*WHAT TO WORK ON:* From the entries that follow, copy every line with the word "March".

*RECORD SET:*

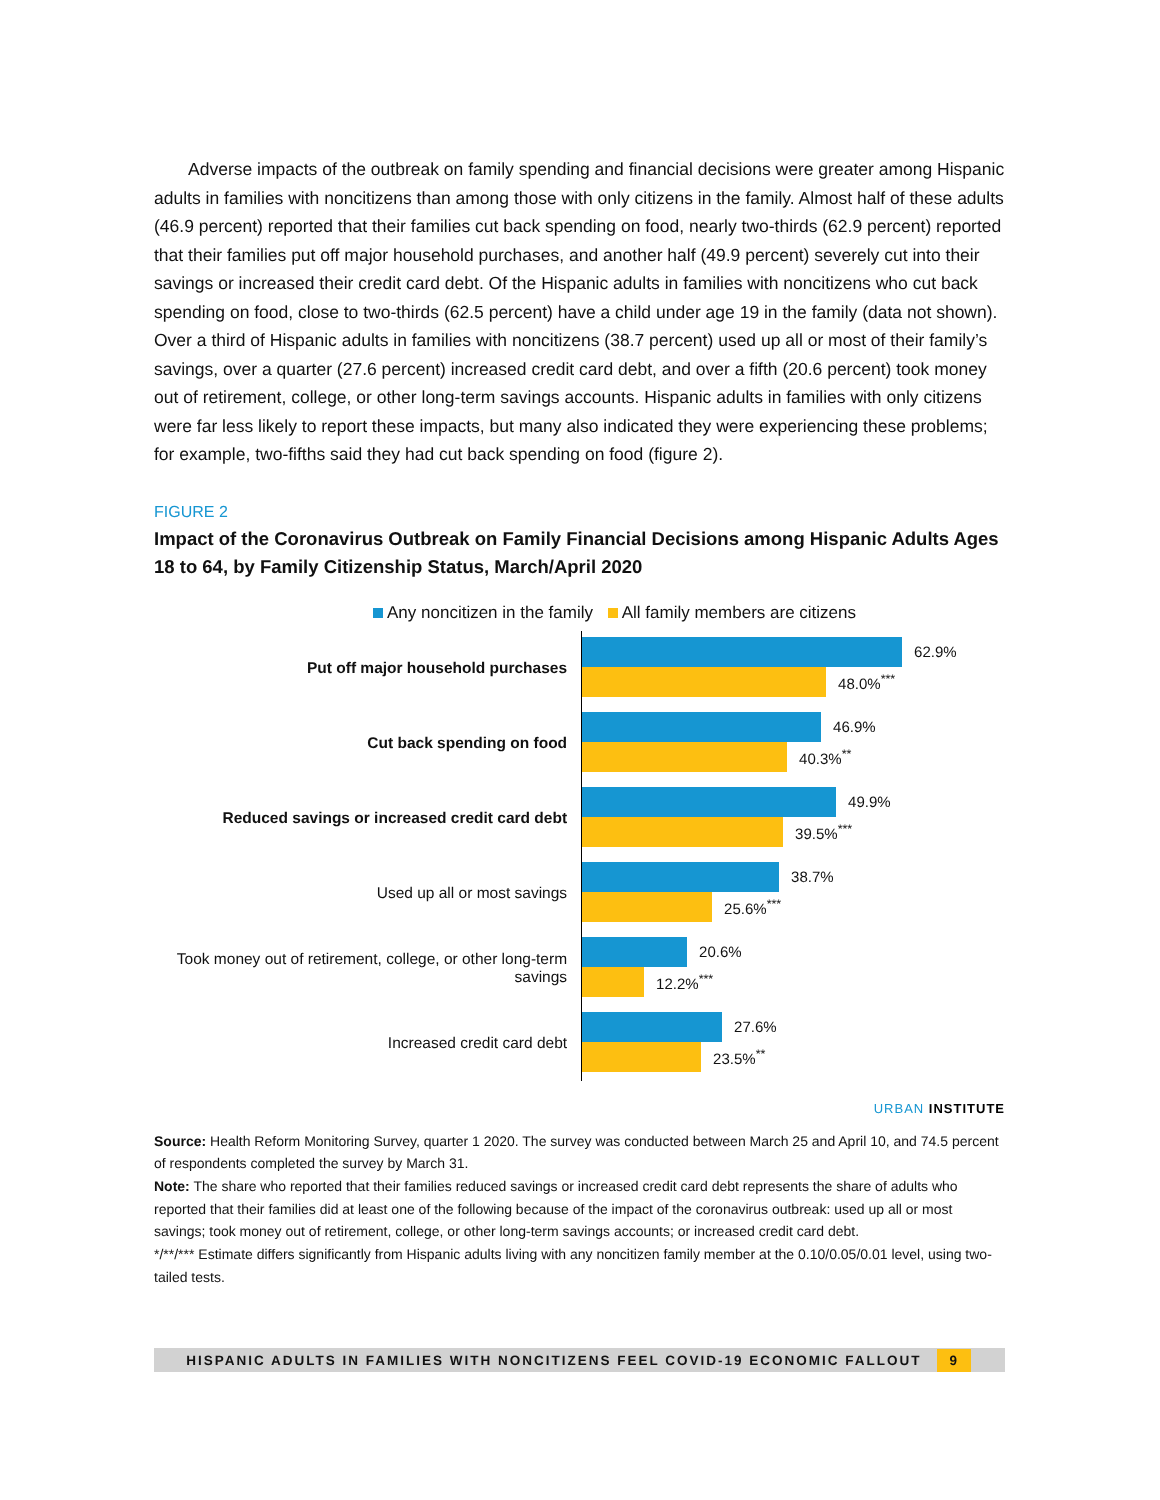Adverse impacts of the outbreak on family spending and financial decisions were greater among Hispanic adults in families with noncitizens than among those with only citizens in the family. Almost half of these adults (46.9 percent) reported that their families cut back spending on food, nearly two-thirds (62.9 percent) reported that their families put off major household purchases, and another half (49.9 percent) severely cut into their savings or increased their credit card debt. Of the Hispanic adults in families with noncitizens who cut back spending on food, close to two-thirds (62.5 percent) have a child under age 19 in the family (data not shown). Over a third of Hispanic adults in families with noncitizens (38.7 percent) used up all or most of their family’s savings, over a quarter (27.6 percent) increased credit card debt, and over a fifth (20.6 percent) took money out of retirement, college, or other long-term savings accounts. Hispanic adults in families with only citizens were far less likely to report these impacts, but many also indicated they were experiencing these problems; for example, two-fifths said they had cut back spending on food (figure 2).
FIGURE 2
Impact of the Coronavirus Outbreak on Family Financial Decisions among Hispanic Adults Ages 18 to 64, by Family Citizenship Status, March/April 2020
Any noncitizen in the family All family members are citizens
Put off major household purchases
62.9%
48.0%<sup>***</sup>
Cut back spending on food
46.9%
40.3%<sup>**</sup>
Reduced savings or increased credit card debt
49.9%
39.5%<sup>***</sup>
Used up all or most savings
38.7%
25.6%<sup>***</sup>
Took money out of retirement, college, or other long-term
savings
20.6%
12.2%<sup>***</sup>
Increased credit card debt
27.6%
23.5%<sup>**</sup>
URBAN INSTITUTE
Source: Health Reform Monitoring Survey, quarter 1 2020. The survey was conducted between March 25 and April 10, and 74.5 percent of respondents completed the survey by March 31.
Note: The share who reported that their families reduced savings or increased credit card debt represents the share of adults who reported that their families did at least one of the following because of the impact of the coronavirus outbreak: used up all or most savings; took money out of retirement, college, or other long-term savings accounts; or increased credit card debt.
*/**/*** Estimate differs significantly from Hispanic adults living with any noncitizen family member at the 0.10/0.05/0.01 level, using two-tailed tests.
HISPANIC ADULTS IN FAMILIES WITH NONCITIZENS FEEL COVID-19 ECONOMIC FALLOUT 9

*ANSWER TO THIS PROBLEM:*
Impact of the Coronavirus Outbreak on Family Financial Decisions among Hispanic Adults Ages 18 to 64, by Family Citizenship Status, March/April 2020
Source: Health Reform Monitoring Survey, quarter 1 2020. The survey was conducted between March 25 and April 10, and 74.5 percent of respondents completed the survey by March 31.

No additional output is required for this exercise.